Jamie Tobias Neely: There’s light at the end of a bad week
From all appearances, it’s been a grisly week to be a woman.
After the Santa Barbara shootings by yet another homegrown terrorist, we were able to contemplate the misogynistic thinking of the 22-year-old killer. A young man described his outrage that women did not find him attractive and devised a mass shooting to exact his revenge.
As a baby boomer, I tend to view the millennial generation as a fascinating, but perplexing foreign culture, and so I found it easy to see in this crime a confirmation of the coarseness and violence of the popular American society that surrounds that generation. Song lyrics, the sadistic sexism of Internet trolls, and the veiled hostility of rape-related humor all seem to contribute to a more dangerous reality for contemporary young women.
Then I noticed an intriguing shift. Last week, these women responded with outrage.

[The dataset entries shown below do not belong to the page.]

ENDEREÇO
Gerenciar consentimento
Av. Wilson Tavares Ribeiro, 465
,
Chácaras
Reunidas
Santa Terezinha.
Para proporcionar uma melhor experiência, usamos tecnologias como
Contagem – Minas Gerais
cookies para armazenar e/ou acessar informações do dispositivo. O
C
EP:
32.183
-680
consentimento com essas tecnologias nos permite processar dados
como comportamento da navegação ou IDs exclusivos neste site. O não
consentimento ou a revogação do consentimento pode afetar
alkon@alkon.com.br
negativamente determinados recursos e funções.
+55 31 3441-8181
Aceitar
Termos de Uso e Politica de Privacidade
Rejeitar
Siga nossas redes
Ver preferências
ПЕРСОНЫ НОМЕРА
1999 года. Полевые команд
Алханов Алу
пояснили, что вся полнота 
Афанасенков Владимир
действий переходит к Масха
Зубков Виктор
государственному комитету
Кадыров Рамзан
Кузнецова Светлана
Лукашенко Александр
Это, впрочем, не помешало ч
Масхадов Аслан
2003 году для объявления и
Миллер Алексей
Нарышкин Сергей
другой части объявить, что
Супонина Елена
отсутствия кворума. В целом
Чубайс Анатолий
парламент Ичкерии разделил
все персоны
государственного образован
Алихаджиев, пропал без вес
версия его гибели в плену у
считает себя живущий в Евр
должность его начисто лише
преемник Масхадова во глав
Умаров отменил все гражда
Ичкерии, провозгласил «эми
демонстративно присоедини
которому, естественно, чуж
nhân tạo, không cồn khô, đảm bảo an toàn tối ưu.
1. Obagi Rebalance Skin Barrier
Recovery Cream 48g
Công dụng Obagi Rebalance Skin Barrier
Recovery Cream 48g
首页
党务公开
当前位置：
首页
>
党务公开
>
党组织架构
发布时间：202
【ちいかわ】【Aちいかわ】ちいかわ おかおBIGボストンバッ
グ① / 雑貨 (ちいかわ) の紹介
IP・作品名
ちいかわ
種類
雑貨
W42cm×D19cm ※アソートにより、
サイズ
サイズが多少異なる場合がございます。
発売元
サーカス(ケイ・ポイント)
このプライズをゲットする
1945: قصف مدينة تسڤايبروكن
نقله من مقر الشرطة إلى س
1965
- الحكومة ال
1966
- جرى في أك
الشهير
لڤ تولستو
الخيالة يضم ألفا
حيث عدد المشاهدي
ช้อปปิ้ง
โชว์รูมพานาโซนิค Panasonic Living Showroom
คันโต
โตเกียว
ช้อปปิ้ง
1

Twitter exploded with 140-character descriptions of the sexist stereotypes and threats of violence they endure. By Thursday evening, they’d posted more than 2 million tweets.
“ ‘I have a boyfriend’ is the easiest way to get a man to leave you alone,” one woman tweeted. “Because he respects another man more than you.”
“I shouldn’t have to hold my car keys in hand like a weapon & check over my shoulder every few seconds when I walk at night,” tweeted another.
“The cops who asked me ‘Well, what were you wearing?’ when I reported an attack and attempted rape,” tweeted a third.
Author Joyce Carol Oates alluded to male backlash against the hashtag: “Why does the suggestion that half the human race be treated with respect by the other half arouse such fury in the latter half?”
The energy, I gathered, rivaled that of the 1960s-era feminist consciousness-raising sessions I was too young to attend.
The tales were chillingly familiar, yet startlingly normal: If you’re ever attacked, yell “fire,” not “rape,” because people will actually pay attention, several tweeters noted. We wring our hands more over the future of a convicted campus rapist than we do the fate of his victim. When women go off to college, they buy pepper spray; men buy condoms, wrote others.
I thought back to my young adulthood, to the stories women my age have told me about the sexual assaults they endured. How is it that I’ve heard, both socially and in interviews as a journalist, of so many women of my generation who were traumatized by rape? Why did that crime seem more prevalent somehow for my generation than for this latest, and seemingly more vulnerable, one?
My generation grew up listening to the Beatles sing “I want to hold your hand.” We weren’t assaulted by Eminem’s lyrics: “Snatch the bitch out her car through the window, she screamin’ …” We lived in a time that polished a veneer of civility over life’s darker realities.
And yet.
Everyone from the U.S. Justice Bureau to leading advocates against rape and sexual assault agree: The incidence of this crime has been declining for at least the last 20 years.
Rapes and sexual assaults are a maddeningly difficult set of statistics to pin down. Women and men both are hesitant to report this most intimate of crimes, points out Erin Williams Hueter, director of victim advocacy and prevention for the Sexual Assault and Family Trauma Response Center at Lutheran Community Services Northwest. Juries hate to convict anyone of it, and criminal justice experts haven’t even been able, until recently, to fully define it.
The estimated annual rate of rape or sexual assault against females in the United States declined by 64 percent between 1995 and 2010, according numbers compiled by the U.S. Department of Justice’s Bureau of Justice Statistics. The rate dropped from 5 to 1.8 per 1,000 females ages 12 or older.
A preliminary FBI study for the first six months of 2013 showed violent crime numbers dropping compared to the same period a year before, with the exception of rape. The increase in that category simply appears to be linked to a broadened definition of rape and sexual assault. That’s a good thing.
With overall rates of violent crime continuing a long decline, a U.S. president who tells college-aged victims “I’ve got your back,” and millions of young women willing to speak out, or at least tweet, I see hope.